Furthermore, to rigorously test the generalization capabilities of the model, researchers evaluated DemoPSD on the out-of-distribution (OOD) GPQA benchmark. The framework exhibited robust generalization, showing a much smaller performance degradation when faced with unseen data distributions compared to baseline models. Ablation studies further revealed that by dynamically adjusting the distribution mixing ratio, the model could more effectively identify and filter out spurious correlations that relied on privileged information. This allowed the model to learn reasoning logic based on true causal relationships rather than statistical artifacts. These findings provide critical insights into information flow within self-distillation mechanisms and highlight the framework's potential to enhance the reliability of LLMs in high-stakes scientific applications.
Outlook
The introduction of DemoPSD represents a significant correction to existing LLM training paradigms, offering tools of practical value to both the open-source community and industrial applications. In the industrial sector, the deployment of large models in vertical domains often faces dual challenges: data distribution shifts and privacy protection. The "leakage decay" characteristic emphasized by DemoPSD aids in constructing safer and more reliable reasoning systems, thereby reducing compliance risks associated with data leakage. Additionally, the framework's ability to maintain high training entropy implies that models can retain strong generalization capabilities even under resource constraints, which is beneficial for reducing the computational costs associated with large-scale model fine-tuning.

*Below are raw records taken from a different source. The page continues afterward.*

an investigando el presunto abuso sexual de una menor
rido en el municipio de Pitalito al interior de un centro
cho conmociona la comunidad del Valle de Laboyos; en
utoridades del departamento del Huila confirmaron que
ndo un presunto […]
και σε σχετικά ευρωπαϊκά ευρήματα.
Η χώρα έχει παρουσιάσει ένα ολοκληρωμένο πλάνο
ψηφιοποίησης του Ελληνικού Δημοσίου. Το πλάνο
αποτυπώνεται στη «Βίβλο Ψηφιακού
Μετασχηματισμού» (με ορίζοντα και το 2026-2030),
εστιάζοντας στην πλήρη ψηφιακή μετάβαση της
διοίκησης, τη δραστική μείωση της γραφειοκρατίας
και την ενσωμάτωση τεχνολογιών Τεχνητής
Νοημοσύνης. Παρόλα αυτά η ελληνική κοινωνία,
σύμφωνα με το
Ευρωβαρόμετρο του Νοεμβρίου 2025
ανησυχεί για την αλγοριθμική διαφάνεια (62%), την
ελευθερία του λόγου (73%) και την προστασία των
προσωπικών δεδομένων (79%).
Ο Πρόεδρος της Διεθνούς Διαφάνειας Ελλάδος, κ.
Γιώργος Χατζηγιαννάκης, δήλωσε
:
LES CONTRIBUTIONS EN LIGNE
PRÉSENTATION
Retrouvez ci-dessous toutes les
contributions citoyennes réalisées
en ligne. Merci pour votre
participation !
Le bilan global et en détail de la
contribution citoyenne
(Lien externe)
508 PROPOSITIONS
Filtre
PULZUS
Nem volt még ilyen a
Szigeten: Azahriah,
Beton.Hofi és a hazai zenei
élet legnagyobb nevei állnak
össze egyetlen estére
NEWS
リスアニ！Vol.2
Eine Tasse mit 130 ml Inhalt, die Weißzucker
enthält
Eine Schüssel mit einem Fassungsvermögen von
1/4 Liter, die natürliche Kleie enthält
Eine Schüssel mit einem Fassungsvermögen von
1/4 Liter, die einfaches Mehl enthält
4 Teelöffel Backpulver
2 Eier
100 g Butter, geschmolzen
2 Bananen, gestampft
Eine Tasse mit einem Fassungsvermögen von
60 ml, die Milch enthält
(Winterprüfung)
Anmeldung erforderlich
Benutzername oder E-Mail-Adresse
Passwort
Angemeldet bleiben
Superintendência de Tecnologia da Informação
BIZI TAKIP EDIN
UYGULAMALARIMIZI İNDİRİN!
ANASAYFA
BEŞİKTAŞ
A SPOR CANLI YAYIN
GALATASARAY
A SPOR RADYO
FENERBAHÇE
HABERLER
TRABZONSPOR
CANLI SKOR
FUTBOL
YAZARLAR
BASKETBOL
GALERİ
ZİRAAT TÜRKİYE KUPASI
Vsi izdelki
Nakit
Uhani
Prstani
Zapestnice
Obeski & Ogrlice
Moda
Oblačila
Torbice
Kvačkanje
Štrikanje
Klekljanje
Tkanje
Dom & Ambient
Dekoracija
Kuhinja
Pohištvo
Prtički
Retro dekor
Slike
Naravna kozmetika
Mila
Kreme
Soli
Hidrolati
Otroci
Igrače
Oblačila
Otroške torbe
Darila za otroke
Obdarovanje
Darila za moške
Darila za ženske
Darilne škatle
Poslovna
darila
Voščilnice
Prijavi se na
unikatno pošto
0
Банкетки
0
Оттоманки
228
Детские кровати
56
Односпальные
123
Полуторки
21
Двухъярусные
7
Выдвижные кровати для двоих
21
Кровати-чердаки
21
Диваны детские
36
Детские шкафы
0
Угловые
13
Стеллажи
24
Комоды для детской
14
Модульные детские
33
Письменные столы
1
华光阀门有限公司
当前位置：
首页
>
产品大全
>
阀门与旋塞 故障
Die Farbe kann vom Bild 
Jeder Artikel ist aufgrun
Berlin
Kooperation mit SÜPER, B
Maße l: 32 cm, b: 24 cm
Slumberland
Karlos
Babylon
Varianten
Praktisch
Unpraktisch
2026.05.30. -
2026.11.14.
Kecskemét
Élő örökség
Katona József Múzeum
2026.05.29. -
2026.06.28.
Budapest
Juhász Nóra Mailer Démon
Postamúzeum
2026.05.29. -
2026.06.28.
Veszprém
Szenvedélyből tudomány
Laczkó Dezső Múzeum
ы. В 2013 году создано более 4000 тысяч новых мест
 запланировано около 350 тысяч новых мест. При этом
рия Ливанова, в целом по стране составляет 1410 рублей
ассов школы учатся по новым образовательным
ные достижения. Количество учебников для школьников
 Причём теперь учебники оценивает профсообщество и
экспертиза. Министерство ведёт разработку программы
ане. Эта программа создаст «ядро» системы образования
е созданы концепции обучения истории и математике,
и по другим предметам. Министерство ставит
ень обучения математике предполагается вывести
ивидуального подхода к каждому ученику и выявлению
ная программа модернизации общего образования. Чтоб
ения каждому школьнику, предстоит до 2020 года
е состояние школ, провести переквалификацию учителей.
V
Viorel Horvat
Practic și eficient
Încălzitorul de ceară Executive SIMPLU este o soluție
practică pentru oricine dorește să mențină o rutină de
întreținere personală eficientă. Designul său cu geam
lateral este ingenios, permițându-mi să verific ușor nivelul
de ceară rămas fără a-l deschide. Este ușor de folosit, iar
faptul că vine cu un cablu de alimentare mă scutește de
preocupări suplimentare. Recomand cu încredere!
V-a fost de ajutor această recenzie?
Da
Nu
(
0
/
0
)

Looking forward, the reverse KL barycenter objective proposed by DemoPSD provides a new mathematical framework for designing more complex self-supervised learning algorithms. Future research may explore extending this framework to multimodal domains or other strategy optimization scenarios within reinforcement learning. By providing a rigorous theoretical derivation and solid experimental validation, this work offers a feasible solution to break through the current bottlenecks in LLM reasoning training. It is poised to drive the development of next-generation reasoning models toward greater universality and robustness, ensuring that AI systems can perform complex logical deductions with greater independence and reliability in diverse, real-world environments.